## [EXTRAIT FOURNI]
Virginio Miramontes, un ancien capitaine de l’armée paraguayenne blessé par des Indiens lors d’une mission, est recueilli par une communauté agricole en 1888 : une dizaine de familles allemandes isolées en pleine jungle.

A sa tête, parcourant la colonie à cheval, l’illuminé docteur Förster. Avec son épouse, Elisabeth Nietzsche (1846-1935), la sœur du célèbre philosophe, il a débarqué deux ans plus tôt afin de créer une « Nueva Germania », une « nouvelle Allemagne », résolument aryenne.

Or les plantes ne poussent pas, les bêtes dépérissent. Frappées par la famine et les épreuves, les familles commencent à déserter et Virginio Miramontes est témoin du naufrage, jusqu’à la chute de son gourou dans un bordel de San Bernardino…

Alors que ce microcosme entouré de barbelés vit ses derniers mois, Elisabeth Nietzsche reçoit des lettres de son frère, qui s’enfonce dans une radicale solitude. Le récit romancé de ces aventures de l’esprit, aux antipodes l’une de l’autre, l’une dionysiaque, l’autre haineuse et annonciatrice de la barbarie nazie, captive doublement. Macha Séry

« Nietzsche au Paraguay », de Christophe et Nathalie Prince, Flammarion, 384 pages, 19,90 €.

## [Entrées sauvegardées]
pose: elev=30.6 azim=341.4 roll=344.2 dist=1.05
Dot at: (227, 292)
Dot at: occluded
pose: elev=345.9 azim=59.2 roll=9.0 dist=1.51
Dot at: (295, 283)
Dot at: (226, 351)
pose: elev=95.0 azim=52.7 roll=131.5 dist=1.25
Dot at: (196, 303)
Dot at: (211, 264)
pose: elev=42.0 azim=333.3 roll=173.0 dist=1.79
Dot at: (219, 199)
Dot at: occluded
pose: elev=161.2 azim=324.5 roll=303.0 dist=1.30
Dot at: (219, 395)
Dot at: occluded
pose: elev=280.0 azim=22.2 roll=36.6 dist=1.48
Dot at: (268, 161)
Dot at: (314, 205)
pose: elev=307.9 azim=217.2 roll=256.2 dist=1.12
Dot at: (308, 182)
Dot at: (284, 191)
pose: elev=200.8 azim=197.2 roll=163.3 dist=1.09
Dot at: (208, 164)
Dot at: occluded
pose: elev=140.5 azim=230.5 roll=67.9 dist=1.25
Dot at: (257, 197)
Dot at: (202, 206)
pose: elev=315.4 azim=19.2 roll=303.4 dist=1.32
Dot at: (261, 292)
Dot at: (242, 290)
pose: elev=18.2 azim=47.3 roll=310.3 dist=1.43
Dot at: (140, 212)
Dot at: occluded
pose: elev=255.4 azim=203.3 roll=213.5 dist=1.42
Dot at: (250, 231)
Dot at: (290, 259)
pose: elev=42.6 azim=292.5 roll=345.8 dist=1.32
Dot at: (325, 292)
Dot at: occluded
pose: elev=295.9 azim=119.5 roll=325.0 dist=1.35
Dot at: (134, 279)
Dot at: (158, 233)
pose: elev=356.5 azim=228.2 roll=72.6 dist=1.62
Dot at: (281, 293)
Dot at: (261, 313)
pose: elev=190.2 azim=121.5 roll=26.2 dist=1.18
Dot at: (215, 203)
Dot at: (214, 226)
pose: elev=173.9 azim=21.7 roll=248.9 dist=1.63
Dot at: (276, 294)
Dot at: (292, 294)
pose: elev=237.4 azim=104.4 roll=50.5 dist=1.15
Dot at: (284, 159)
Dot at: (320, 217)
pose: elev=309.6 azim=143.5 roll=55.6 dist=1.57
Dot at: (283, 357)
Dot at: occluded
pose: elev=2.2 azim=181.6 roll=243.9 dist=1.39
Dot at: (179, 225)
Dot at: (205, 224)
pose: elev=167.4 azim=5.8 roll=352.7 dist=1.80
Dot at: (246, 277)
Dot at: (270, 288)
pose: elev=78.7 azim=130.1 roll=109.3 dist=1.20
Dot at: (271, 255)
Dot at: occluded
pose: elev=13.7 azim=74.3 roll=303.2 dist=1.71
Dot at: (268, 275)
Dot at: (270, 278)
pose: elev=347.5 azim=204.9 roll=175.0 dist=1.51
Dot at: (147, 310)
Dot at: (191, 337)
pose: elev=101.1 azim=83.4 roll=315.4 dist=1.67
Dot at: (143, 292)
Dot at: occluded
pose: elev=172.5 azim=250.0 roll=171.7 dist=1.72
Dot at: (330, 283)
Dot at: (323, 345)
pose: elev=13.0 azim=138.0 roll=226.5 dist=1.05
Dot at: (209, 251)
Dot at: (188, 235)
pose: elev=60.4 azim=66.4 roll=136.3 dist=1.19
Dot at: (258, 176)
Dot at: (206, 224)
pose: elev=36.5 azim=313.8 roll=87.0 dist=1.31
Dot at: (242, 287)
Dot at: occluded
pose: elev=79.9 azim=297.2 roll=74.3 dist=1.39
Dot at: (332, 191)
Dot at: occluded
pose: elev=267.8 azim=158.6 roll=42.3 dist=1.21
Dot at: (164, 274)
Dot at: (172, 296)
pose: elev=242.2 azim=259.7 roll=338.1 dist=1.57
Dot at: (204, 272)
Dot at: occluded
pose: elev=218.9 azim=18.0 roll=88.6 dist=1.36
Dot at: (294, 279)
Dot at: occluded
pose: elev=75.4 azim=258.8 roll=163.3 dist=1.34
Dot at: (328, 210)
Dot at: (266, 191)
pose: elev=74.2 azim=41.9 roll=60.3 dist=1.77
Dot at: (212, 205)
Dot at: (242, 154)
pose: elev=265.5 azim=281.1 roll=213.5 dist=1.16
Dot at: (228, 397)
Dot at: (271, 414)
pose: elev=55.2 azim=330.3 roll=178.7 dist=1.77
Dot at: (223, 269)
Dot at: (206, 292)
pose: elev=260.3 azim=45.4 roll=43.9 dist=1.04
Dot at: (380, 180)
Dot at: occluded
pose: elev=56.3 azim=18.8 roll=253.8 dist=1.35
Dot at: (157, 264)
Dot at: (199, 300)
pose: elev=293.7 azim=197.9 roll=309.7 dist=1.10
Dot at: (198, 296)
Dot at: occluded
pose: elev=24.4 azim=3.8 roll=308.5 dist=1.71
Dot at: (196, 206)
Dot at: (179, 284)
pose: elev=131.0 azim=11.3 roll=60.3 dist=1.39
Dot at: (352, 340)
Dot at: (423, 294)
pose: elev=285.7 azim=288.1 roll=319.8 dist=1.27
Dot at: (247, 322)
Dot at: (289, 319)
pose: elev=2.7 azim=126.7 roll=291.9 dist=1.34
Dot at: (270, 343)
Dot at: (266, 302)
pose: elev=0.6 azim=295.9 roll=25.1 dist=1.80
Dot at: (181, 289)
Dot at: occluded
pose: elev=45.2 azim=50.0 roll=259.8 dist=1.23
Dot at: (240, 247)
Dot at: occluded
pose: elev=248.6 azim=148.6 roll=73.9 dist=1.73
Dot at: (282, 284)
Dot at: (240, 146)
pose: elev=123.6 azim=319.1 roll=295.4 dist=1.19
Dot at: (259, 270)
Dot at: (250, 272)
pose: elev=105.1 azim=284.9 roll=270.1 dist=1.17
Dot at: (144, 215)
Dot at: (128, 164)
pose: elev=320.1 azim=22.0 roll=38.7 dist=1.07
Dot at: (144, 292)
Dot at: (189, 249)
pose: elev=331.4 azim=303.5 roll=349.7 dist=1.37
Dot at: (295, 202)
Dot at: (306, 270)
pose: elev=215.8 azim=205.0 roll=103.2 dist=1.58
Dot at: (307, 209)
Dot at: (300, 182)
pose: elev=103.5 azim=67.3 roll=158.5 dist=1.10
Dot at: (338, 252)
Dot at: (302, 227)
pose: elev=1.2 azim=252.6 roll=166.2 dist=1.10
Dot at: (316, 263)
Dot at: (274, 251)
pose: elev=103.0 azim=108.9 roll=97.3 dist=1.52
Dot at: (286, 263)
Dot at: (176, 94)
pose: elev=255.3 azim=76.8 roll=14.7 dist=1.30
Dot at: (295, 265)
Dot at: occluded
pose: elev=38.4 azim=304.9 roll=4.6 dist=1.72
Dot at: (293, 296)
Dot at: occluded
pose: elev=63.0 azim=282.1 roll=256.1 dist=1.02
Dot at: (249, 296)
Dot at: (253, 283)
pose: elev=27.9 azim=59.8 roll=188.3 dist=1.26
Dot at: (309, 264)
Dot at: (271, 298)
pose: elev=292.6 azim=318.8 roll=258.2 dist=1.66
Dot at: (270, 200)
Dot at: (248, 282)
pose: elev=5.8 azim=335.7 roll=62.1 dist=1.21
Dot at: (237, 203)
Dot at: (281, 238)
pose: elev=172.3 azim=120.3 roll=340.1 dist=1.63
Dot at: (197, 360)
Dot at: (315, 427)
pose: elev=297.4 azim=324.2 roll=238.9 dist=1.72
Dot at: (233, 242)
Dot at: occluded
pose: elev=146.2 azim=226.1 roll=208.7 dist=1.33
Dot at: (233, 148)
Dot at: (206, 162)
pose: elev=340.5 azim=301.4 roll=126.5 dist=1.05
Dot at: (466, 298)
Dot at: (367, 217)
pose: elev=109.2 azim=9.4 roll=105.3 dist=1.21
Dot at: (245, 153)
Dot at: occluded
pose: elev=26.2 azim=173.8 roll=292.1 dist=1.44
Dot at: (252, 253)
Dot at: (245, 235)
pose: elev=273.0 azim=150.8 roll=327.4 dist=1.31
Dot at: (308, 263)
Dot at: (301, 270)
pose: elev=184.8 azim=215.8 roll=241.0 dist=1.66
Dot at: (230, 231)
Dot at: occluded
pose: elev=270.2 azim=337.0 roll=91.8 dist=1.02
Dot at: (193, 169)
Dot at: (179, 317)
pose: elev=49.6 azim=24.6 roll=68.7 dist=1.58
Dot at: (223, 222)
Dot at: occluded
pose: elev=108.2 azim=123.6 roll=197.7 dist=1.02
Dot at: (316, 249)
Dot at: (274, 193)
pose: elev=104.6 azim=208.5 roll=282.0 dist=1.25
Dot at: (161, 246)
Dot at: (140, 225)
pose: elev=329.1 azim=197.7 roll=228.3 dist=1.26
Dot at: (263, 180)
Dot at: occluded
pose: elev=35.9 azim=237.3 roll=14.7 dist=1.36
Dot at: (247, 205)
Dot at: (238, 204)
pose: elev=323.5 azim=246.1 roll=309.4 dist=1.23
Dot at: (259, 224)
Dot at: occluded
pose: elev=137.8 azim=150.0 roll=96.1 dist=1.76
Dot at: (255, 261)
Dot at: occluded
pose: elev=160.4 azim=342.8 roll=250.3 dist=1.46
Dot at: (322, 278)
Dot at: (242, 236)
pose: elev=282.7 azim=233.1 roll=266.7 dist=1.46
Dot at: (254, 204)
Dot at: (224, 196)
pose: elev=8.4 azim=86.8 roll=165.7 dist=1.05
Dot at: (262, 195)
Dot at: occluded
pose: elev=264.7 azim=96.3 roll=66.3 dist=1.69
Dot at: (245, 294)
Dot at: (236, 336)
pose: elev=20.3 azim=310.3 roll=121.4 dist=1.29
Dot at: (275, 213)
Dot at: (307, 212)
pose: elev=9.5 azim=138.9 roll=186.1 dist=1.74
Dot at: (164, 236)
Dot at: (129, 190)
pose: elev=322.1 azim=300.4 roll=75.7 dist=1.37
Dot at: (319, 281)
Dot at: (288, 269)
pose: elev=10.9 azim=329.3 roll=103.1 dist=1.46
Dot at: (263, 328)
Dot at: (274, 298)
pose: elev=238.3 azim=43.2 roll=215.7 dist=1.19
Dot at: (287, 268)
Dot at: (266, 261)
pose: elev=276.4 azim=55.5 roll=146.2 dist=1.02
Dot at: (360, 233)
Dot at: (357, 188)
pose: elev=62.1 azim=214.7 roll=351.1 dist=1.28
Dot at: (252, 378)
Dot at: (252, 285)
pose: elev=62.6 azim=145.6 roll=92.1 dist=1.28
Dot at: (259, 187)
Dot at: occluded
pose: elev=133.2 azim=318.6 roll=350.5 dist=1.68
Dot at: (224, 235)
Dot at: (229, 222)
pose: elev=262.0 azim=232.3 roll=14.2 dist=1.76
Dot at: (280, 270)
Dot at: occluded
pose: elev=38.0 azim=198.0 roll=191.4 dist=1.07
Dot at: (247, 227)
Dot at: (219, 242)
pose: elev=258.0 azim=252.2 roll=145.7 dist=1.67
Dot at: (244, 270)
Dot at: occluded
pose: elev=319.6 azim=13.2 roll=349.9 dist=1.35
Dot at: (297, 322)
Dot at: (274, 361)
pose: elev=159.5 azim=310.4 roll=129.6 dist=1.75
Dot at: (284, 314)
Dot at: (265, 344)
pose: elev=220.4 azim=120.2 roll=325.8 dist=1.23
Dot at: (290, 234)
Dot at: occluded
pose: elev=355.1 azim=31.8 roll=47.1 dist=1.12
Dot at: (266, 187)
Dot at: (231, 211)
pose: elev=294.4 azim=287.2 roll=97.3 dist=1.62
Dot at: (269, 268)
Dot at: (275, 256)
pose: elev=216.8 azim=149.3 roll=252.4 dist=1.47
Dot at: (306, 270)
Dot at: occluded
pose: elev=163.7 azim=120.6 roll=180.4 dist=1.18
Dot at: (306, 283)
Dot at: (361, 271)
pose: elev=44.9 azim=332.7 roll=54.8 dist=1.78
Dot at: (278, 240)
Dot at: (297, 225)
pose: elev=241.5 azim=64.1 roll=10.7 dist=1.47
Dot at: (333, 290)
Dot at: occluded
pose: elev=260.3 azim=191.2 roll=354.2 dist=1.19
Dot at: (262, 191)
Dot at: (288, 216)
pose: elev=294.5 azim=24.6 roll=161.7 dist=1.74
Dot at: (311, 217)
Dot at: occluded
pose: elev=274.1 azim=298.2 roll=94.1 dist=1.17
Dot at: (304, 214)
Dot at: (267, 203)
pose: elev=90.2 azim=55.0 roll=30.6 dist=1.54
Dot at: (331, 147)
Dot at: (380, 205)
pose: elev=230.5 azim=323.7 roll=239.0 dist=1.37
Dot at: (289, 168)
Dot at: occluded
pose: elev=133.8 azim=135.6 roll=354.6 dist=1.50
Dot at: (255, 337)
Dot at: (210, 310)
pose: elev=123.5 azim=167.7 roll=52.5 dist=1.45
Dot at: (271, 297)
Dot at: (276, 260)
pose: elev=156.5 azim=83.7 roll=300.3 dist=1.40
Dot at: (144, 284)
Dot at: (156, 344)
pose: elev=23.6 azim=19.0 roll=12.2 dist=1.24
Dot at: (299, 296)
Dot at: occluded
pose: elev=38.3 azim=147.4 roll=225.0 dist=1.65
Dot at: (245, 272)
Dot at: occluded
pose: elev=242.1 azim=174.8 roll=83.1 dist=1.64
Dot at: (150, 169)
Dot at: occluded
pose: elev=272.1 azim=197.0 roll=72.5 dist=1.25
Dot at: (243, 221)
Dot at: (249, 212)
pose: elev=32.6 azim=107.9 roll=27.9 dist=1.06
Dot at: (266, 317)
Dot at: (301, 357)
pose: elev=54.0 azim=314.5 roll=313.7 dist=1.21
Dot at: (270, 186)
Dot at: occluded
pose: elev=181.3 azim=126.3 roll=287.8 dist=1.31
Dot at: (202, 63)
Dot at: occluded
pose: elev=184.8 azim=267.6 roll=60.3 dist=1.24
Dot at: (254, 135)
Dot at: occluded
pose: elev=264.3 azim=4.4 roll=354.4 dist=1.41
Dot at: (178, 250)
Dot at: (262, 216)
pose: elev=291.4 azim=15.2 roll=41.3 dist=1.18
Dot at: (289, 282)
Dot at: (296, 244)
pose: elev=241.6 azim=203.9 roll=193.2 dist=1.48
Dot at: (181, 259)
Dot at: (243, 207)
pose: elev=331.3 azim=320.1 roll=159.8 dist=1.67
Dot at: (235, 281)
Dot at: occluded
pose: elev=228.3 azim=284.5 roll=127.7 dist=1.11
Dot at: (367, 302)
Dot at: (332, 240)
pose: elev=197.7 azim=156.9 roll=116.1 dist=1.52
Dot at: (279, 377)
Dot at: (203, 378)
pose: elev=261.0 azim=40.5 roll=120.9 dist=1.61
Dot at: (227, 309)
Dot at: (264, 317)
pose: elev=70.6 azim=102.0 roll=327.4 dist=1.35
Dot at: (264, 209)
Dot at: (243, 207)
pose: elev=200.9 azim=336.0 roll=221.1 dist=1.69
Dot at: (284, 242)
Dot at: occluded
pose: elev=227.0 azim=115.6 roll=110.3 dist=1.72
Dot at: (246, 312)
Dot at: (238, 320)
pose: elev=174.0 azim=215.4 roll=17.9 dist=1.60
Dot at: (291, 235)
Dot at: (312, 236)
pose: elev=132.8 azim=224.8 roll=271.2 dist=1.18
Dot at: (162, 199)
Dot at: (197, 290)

## [CONSIGNE 1]
Recopiez le passage de l'extrait fourni qui commence par « Alors que ce » et se poursuit jusqu'à « 384 pages, 19,90 €. ».
## [CONSIGNE 2]
Reproduisez les lignes de la liste en partant de la ligne qui contient « pose: elev=197.7 azim=156.9 » et en allant jusqu'à la fin de la liste, et remplacez-y « dist » par « distance » sans rien changer d'autre.

## [SOLUTION 1]
Alors que ce microcosme entouré de barbelés vit ses derniers mois, Elisabeth Nietzsche reçoit des lettres de son frère, qui s’enfonce dans une radicale solitude. Le récit romancé de ces aventures de l’esprit, aux antipodes l’une de l’autre, l’une dionysiaque, l’autre haineuse et annonciatrice de la barbarie nazie, captive doublement. Macha Séry

« Nietzsche au Paraguay », de Christophe et Nathalie Prince, Flammarion, 384 pages, 19,90 €.

## [SOLUTION 2]
pose: elev=197.7 azim=156.9 roll=116.1 distance=1.52
Dot at: (279, 377)
Dot at: (203, 378)
pose: elev=261.0 azim=40.5 roll=120.9 distance=1.61
Dot at: (227, 309)
Dot at: (264, 317)
pose: elev=70.6 azim=102.0 roll=327.4 distance=1.35
Dot at: (264, 209)
Dot at: (243, 207)
pose: elev=200.9 azim=336.0 roll=221.1 distance=1.69
Dot at: (284, 242)
Dot at: occluded
pose: elev=227.0 azim=115.6 roll=110.3 distance=1.72
Dot at: (246, 312)
Dot at: (238, 320)
pose: elev=174.0 azim=215.4 roll=17.9 distance=1.60
Dot at: (291, 235)
Dot at: (312, 236)
pose: elev=132.8 azim=224.8 roll=271.2 distance=1.18
Dot at: (162, 199)
Dot at: (197, 290)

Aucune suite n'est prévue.